» PROBLEM A
Using the passage about bankers pushing the loan, decide whether each statement below agrees with it. Answer yes or no for each and quote the deciding words. (i) Lawyers were concerned that wording in the loan agreement differed from earlier loan documents signed with Peru or Brazil. (ii) Rhodes made the calls to bring banks into the loan by himself. (iii) When an officer refuses, the first step is to contact the Federal Reserve.
» PROBLEM B
Carry on the passage about bankers pushing the loan, starting after its final sentence.

» DOCUMENT SEGMENT

------------------------------------

A legion of lawyers still fretted because the wording of tiny clauses in the loan agreement diverged from the language in the loan documents their banks had signed with Peru or Brazil years ago. It still took a never-ending stream of calls by Rhodes and dozens of other bankers to bring banks into the loan. Said one player: "You have to pick up a phone cold and convince an officer to lend money. If you get no loan from him, you go to the senior vice president and the president. Then you mention it to the Federal Reserve. You do it day after day, with people taking their hostility out on you. But you have to keep driving, you have to drive the loan through by force of personality."

------------------------------------

» DATASET EXTRACT
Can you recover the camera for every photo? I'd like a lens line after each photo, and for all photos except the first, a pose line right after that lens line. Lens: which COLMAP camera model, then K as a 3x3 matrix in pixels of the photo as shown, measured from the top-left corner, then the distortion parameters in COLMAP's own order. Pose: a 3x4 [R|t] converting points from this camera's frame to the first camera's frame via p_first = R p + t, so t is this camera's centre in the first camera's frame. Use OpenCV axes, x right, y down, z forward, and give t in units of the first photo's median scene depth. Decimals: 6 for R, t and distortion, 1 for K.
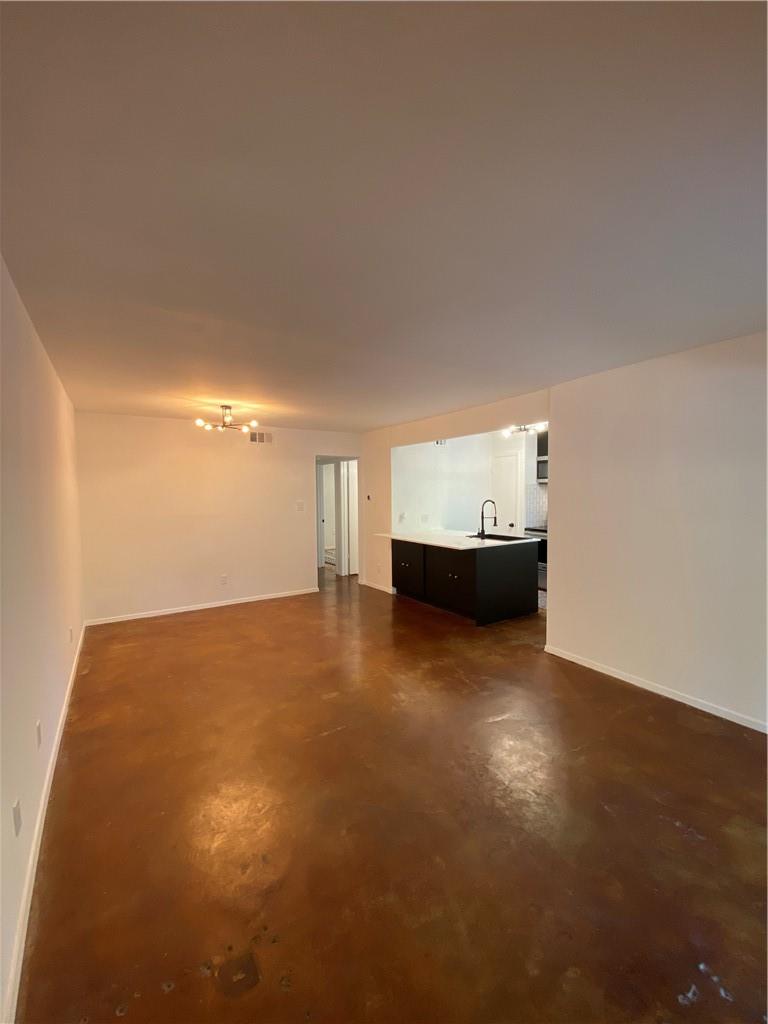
lens RADIAL K [[414.0, 0, 384.0], [0, 414.0, 512.0], [0, 0, 1]] dist [0.027283, -0.023220]
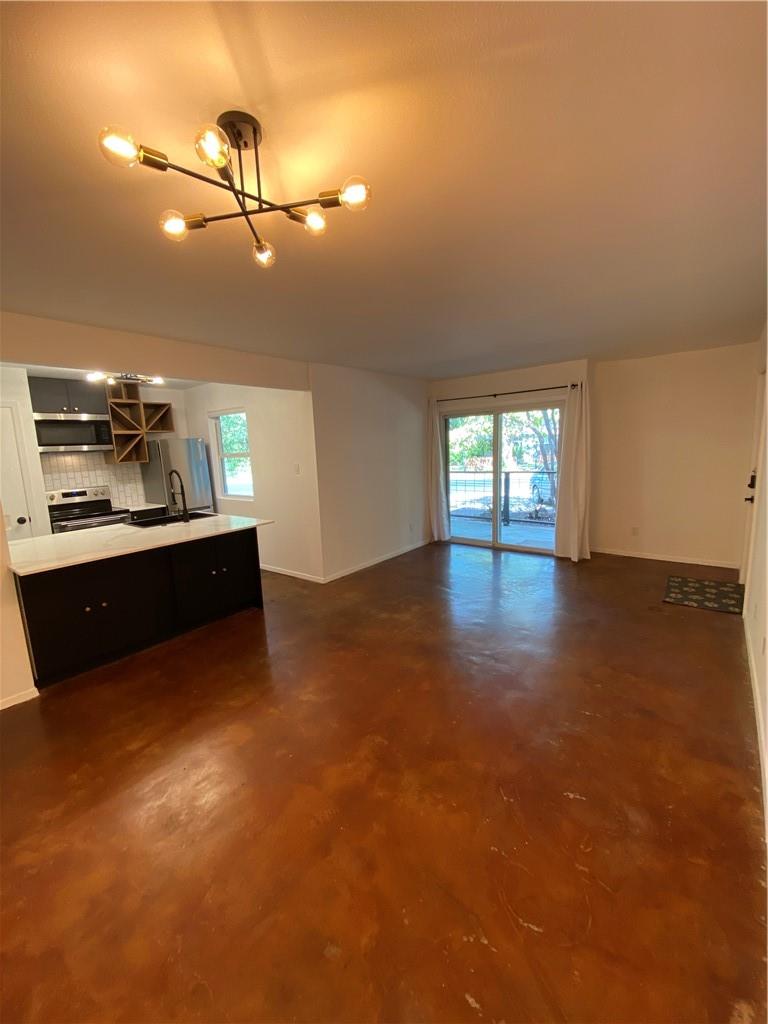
lens RADIAL K [[411.3, 0, 382.5], [0, 411.3, 512.0], [0, 0, 1]] dist [0.038808, -0.038315]
pose [[-0.326363, -0.128558, 0.936461, -0.504530], [0.091604, 0.981743, 0.166699, -0.039703], [-0.940795, 0.140188, -0.308628, 0.764431]]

------------------------------------

» REPLY A
(i) Yes: "the wording of tiny clauses in the loan agreement diverged from the language in the loan documents their banks had signed with Peru or Brazil years ago"
(ii) No: "a never-ending stream of calls by Rhodes and dozens of other bankers"
(iii) No: "If you get no loan from him, you go to the senior vice president and the president. Then you mention it to the Federal Reserve."

» REPLY B
The advisory committee chairman got a particularly thorough drubbing. He sits, after all, in the middle between bankers and borrower, trying to act as honest broker. This can mean hounding a finance minister to concede a point one moment and then hounding the bankers to compromise the next. "There are times when the chairman has to tell it like it is and deliver unpleasant messages in both directions. That isn't easy," said Donald McCough, executive vice president of Manufacturers Hanover.This process takes its toll. Bankers go without much rest. "I've only had 10 days vacation in the past two years,'' Rhodes said sadly in February. Participants carp about little things. "Citibank has served the same sandwiches to the Argentine committee every day since December 1982," said one source. "Chicken curry on pita bread, steak on French bread, turkey and tomato on pumpernickel.'' Other bankers become slightly hysterical: one talked for more than an hour about the unremitting work involved in rescheduling, apparently unable to stop himself.



[Rhodes] gave the impression he cared - Leonard Caldwell, First Pennsylvania Bank


The pressures are multiplied, of course, when a banker chairs more than one committee at one time – the travelling and sudden emergencies would submerge lesser mortals. Last autumn, for instance, Rhodes was in Hawaii at the American Bankers' Association meeting as the first stage in a round-the-world trip to sell the Brazil loan to banks. But suddenly he had to abandon his plan to fly back to New York and his Argentine committee, which was in an uproar because of the arrest of the Argentine central banker, Julio Gonzalez de Solar.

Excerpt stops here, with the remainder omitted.